■ **Passage retenu**:
──────────────────────────────

46 Certes, le maintien de ces mesures a été autorisé par le Conseil à la fois dans un objectif de simplification de la perception de la taxe et de lutte contre la fraude ou l’évasion fiscale, ainsi que l’attestent les termes de la notification effectuée en application de l’article 27, paragraphe 5, de la directive («afin de faciliter le contrôle de la perception de la TVA»). Toutefois, la circonstance que l’autorisation a eu également pour finalité la lutte contre la fraude ou l’évasion fiscale n’a pas eu pour effet d’habiliter le Royaume de Belgique à soumettre à la TVA d’autres opérations que celles énoncées à l’article 2 de la directive.

──────────────────────────────

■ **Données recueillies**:

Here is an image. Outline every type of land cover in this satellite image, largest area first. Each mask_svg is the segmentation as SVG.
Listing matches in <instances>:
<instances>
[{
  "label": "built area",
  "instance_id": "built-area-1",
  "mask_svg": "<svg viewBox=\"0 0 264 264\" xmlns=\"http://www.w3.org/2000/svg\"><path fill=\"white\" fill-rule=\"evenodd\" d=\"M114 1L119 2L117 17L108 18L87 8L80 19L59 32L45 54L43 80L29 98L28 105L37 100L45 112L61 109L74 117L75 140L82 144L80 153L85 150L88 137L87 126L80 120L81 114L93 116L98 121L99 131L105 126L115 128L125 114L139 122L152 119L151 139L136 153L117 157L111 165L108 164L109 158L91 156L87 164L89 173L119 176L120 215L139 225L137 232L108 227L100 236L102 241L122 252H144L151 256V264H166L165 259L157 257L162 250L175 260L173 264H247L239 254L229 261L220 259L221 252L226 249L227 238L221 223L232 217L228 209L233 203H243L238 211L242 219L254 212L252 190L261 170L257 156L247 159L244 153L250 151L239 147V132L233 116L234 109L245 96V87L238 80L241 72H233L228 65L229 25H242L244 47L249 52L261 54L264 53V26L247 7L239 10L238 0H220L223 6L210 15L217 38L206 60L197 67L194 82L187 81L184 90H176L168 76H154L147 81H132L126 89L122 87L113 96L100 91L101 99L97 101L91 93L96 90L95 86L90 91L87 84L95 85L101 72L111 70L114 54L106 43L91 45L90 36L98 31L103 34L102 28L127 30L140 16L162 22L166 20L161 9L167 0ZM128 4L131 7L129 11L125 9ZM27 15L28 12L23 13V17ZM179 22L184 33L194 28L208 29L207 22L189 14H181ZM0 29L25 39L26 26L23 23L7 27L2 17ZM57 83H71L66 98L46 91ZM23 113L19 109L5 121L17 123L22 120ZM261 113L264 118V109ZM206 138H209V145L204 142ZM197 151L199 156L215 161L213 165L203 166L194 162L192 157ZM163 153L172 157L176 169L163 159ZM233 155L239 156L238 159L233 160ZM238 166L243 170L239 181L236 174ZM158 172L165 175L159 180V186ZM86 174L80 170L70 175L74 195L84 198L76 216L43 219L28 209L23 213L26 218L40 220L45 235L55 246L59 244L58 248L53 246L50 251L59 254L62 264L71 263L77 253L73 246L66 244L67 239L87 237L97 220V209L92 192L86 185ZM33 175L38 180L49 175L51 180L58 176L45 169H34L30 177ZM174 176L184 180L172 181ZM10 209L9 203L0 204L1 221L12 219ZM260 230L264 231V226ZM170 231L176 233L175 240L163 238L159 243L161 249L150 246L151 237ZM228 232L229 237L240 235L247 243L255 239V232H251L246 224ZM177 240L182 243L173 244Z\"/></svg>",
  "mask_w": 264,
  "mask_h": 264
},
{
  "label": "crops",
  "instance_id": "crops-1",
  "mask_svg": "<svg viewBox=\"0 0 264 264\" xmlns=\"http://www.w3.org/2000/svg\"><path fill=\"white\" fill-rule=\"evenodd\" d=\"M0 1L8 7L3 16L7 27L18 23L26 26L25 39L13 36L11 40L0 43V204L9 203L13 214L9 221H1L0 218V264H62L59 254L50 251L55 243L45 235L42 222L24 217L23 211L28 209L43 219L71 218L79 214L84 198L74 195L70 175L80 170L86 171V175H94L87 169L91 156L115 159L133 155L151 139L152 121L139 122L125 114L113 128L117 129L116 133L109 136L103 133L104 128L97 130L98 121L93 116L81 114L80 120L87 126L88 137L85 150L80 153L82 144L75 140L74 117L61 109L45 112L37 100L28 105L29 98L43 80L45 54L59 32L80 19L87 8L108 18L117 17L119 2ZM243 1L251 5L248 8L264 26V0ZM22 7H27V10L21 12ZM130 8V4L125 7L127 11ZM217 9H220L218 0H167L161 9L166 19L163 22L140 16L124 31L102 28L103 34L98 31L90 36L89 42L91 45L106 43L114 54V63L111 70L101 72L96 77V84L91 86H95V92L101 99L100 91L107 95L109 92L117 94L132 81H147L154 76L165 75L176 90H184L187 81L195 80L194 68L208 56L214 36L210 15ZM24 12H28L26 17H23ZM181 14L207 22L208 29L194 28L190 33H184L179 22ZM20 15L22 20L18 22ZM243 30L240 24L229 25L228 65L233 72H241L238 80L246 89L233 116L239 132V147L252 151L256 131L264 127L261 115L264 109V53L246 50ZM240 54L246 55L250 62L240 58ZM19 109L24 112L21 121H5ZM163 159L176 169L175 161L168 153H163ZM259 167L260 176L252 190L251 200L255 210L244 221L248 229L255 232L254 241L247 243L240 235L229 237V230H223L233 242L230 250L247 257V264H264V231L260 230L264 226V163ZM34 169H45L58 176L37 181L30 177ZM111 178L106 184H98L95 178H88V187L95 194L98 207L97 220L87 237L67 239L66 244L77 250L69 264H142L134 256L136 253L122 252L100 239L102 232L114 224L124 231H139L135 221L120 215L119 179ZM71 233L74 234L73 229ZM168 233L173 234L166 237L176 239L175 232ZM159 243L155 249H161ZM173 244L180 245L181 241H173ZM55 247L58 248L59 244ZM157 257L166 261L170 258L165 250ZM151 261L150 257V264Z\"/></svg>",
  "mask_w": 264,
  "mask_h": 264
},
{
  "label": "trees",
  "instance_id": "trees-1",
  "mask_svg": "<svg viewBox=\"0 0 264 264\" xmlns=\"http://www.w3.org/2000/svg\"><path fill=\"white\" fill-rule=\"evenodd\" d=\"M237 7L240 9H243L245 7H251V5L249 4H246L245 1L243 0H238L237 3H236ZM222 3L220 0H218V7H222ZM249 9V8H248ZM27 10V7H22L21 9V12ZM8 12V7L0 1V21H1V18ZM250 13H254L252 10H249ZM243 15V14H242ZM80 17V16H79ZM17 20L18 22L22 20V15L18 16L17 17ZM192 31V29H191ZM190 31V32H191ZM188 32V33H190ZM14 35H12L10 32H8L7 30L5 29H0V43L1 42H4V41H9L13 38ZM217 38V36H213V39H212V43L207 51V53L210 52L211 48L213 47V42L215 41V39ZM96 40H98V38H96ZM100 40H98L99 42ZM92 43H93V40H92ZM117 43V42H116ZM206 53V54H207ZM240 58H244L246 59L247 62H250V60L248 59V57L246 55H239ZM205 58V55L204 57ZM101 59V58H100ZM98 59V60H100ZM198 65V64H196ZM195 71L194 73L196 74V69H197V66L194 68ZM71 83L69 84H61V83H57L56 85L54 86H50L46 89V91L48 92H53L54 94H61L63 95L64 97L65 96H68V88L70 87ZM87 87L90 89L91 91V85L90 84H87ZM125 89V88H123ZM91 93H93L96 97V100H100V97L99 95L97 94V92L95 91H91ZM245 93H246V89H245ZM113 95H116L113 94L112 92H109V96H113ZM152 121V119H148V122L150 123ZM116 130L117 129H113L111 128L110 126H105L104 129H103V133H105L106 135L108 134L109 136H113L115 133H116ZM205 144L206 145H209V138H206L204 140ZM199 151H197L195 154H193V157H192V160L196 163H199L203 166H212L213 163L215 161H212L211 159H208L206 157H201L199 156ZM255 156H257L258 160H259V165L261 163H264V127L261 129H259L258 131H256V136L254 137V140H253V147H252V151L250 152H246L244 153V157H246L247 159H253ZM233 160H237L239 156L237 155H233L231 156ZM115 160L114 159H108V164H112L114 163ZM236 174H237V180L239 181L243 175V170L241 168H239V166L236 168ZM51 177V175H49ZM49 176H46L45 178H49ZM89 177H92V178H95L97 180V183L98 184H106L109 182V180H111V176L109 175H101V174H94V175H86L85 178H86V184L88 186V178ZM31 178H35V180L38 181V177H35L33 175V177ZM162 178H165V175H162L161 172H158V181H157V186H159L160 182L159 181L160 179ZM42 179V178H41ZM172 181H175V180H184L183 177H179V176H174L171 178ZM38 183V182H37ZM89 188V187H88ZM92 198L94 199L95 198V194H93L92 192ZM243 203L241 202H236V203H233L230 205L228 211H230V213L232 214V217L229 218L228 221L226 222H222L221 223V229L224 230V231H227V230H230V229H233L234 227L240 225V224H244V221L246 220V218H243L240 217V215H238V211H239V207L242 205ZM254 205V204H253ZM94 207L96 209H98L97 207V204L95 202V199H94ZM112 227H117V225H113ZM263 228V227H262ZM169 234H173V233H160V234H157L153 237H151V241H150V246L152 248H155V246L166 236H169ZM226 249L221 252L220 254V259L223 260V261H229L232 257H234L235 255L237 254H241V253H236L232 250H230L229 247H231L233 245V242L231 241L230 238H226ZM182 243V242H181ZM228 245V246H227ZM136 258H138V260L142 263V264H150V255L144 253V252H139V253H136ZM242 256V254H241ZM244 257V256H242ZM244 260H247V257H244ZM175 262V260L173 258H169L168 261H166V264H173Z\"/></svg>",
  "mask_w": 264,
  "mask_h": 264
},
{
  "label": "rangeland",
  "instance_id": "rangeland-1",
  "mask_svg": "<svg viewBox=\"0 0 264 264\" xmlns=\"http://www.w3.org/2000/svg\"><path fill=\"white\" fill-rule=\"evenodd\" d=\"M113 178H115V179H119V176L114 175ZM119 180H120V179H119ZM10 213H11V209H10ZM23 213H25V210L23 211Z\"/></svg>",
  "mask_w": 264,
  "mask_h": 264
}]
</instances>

──────────────────────────────

Citez le passage sur la TVA depuis « 46 Certes, le » jusqu'à « de la directive. » inclus. Ces données proviennent d'une autre source.

■ **Corrigé**:
46 Certes, le maintien de ces mesures a été autorisé par le Conseil à la fois dans un objectif de simplification de la perception de la taxe et de lutte contre la fraude ou l’évasion fiscale, ainsi que l’attestent les termes de la notification effectuée en application de l’article 27, paragraphe 5, de la directive («afin de faciliter le contrôle de la perception de la TVA»). Toutefois, la circonstance que l’autorisation a eu également pour finalité la lutte contre la fraude ou l’évasion fiscale n’a pas eu pour effet d’habiliter le Royaume de Belgique à soumettre à la TVA d’autres opérations que celles énoncées à l’article 2 de la directive.